How to jointly optimize action detector and trajectory diffuser?

zhouxian / act3d-chained-diffuser

A unified architecture for multimodal multi-task robotic policy learning.

107 stars 9 forks source link

How to jointly optimize action detector and trajectory diffuser? #11

Closed ManUtdMoon closed 8 months ago

ManUtdMoon commented 8 months ago

Dear authors,

Thank you for your inspiring work!

I noticed that in the ChainedDiffuser paper your mentioned that "...train both the action detector and the trajectory diffuser jointly" and "we train the first 2 terms till convergence, and then add the 3rd term for joint optimization". However, I did not see that there are codes for joint optimization because the only model in main_trajectory.py is a DiffusionPlanner.

Would you please explain more about the actual joint training of Act3d and DiffusionPlanner?

Regards, Dongjie

zhouxian commented 8 months ago

Hi, in our latest exps we found that simply training the models separately would yield similar/even better performance. Joint training is not needed any more.

ManUtdMoon commented 8 months ago

Hi, in our latest exps we found that simply training the models separately would yield similar/even better performance. Joint training is not needed any more.

Hi Zhou, thank you for your quick reply!

I think seperate training needs relabeling of the keypose. Could you please show me how it is done in the code？ Thank you！

zhouxian commented 8 months ago

What do you mean relabeling? We use the same strategy for both act3d and chained diffuser for extracting keyframes.

On Tue, Dec 26, 2023 at 4:46 PM Dongjie Yu @.***> wrote:

Hi, in our latest exps we found that simply training the models separately would yield similar/even better performance. Joint training is not needed any more.

Hi Zhou, thank you for your quick reply!

I think seperate training needs relabeling of the keypose. Could you please show me how it is done in the code？ Thank you！

— Reply to this email directly, view it on GitHub https://github.com/zhouxian/act3d-chained-diffuser/issues/11#issuecomment-1869846484, or unsubscribe https://github.com/notifications/unsubscribe-auth/AEV4V6OHGFX73HADGXKNZHTYLNVWZAVCNFSM6AAAAABBDMKP3GVHI2DSMVQWIX3LMV43OSLTON2WKQ3PNVWWK3TUHMYTQNRZHA2DMNBYGQ . You are receiving this because you commented.Message ID: @.***>

ManUtdMoon commented 8 months ago

The paper mentioned that goal gripper pose is not ground truth but predicted by the action detector. Therefore, during training, I think the target keypose should be relabeled by act3d instead of taking from the ground truth. Is there something wrong with my understanding？

zhouxian commented 8 months ago

You can simply train them separately and use gt pose during training. At inference time act3d can be used to key pose prediction.

On Tue, Dec 26, 2023 at 5:17 PM Dongjie Yu @.***> wrote:

The paper mentioned that goal gripper pose is not ground truth but predicted by the action detector. Therefore, during training, I think the target keypose should be relabeled by act3d instead of taking from the ground truth. Is there something wrong with my understanding？

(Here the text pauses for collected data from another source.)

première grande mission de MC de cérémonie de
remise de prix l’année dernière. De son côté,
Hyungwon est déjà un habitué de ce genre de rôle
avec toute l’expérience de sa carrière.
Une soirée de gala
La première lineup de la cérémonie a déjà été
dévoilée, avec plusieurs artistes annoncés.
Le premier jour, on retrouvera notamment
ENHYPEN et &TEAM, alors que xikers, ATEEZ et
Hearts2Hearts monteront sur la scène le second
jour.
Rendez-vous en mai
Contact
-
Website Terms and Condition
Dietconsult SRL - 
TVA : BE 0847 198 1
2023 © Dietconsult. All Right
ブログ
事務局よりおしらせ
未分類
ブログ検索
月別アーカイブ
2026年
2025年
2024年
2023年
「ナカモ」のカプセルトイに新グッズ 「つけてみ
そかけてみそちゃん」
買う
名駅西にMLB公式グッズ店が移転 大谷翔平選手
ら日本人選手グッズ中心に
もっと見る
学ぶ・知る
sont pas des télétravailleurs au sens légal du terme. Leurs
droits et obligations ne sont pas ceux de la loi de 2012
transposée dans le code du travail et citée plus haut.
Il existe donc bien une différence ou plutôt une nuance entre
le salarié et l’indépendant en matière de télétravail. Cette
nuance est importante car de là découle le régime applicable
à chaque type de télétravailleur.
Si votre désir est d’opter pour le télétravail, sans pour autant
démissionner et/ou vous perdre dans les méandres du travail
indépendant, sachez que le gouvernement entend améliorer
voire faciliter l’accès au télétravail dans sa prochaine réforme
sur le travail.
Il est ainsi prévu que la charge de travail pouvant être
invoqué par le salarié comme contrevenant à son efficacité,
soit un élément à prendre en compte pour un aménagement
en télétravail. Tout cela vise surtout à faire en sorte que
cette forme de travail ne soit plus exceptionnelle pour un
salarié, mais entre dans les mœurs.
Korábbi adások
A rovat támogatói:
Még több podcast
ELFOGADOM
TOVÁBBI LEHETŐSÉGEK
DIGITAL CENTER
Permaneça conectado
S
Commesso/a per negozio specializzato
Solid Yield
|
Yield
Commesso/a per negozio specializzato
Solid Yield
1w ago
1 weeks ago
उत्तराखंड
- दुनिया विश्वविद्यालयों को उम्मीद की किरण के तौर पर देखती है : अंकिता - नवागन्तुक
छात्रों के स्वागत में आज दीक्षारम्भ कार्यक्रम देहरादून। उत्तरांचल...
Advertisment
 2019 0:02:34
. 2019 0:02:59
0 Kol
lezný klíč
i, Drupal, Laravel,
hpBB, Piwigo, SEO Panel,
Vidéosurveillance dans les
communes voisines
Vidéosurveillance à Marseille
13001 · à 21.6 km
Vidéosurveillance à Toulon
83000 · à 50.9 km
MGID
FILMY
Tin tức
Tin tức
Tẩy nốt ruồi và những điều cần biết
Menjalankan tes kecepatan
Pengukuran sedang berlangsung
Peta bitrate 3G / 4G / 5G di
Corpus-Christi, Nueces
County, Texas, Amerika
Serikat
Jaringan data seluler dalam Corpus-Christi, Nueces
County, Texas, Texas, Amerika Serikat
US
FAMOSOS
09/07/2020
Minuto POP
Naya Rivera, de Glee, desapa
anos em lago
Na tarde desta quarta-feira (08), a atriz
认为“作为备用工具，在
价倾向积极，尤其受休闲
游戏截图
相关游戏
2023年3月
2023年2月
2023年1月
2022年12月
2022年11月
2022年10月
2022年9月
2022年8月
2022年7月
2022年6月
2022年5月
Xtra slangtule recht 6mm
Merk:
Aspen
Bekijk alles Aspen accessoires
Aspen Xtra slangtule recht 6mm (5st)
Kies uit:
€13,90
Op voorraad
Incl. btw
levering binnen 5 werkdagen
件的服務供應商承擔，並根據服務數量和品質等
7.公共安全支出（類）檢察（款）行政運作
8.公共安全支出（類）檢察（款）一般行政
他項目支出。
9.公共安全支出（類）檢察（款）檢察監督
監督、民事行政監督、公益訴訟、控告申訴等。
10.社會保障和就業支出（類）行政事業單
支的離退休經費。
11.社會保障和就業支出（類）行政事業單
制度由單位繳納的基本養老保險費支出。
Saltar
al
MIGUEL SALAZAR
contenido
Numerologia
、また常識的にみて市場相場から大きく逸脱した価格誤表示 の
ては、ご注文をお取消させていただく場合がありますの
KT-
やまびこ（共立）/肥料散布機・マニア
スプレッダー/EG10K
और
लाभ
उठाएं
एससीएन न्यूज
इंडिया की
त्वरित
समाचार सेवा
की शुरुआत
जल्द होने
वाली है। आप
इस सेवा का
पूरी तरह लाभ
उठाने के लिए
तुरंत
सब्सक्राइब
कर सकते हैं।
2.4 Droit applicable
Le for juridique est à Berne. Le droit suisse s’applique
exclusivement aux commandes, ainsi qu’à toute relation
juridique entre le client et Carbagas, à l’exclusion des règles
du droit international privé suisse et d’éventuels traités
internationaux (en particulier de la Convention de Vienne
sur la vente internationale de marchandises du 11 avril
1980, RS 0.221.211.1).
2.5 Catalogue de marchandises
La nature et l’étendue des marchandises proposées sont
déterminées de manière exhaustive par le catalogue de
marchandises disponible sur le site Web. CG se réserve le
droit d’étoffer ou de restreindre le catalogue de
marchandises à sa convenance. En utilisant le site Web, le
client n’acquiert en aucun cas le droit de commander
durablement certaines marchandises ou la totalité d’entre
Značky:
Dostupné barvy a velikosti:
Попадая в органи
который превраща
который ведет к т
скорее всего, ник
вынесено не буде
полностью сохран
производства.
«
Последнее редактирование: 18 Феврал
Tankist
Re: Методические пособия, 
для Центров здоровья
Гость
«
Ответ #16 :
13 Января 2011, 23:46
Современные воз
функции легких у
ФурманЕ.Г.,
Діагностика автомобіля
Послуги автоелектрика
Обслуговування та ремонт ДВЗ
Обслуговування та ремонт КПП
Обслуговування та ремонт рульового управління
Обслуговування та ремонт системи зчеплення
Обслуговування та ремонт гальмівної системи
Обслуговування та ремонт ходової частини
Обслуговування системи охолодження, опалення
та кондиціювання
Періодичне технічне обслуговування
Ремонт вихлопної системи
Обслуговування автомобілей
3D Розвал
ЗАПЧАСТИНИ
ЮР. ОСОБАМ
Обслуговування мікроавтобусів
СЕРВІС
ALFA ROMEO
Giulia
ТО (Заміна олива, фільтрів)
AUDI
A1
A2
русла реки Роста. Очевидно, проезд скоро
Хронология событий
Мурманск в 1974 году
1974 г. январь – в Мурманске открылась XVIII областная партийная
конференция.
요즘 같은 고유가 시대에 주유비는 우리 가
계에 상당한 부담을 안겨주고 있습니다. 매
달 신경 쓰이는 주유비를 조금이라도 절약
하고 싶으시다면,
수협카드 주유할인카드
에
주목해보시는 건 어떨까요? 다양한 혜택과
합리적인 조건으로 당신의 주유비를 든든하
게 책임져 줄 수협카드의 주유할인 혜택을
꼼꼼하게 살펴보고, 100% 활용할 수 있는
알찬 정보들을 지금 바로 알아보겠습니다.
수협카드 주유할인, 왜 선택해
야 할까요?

— Reply to this email directly, view it on GitHub https://github.com/zhouxian/act3d-chained-diffuser/issues/11#issuecomment-1869857650, or unsubscribe https://github.com/notifications/unsubscribe-auth/AEV4V6OBMFLKE7FVFYSXMYDYLNZKTAVCNFSM6AAAAABBDMKP3GVHI2DSMVQWIX3LMV43OSLTON2WKQ3PNVWWK3TUHMYTQNRZHA2TONRVGA . You are receiving this because you commented.Message ID: @.***>

ManUtdMoon commented 8 months ago

Thank you for your answers！ Have a nice day！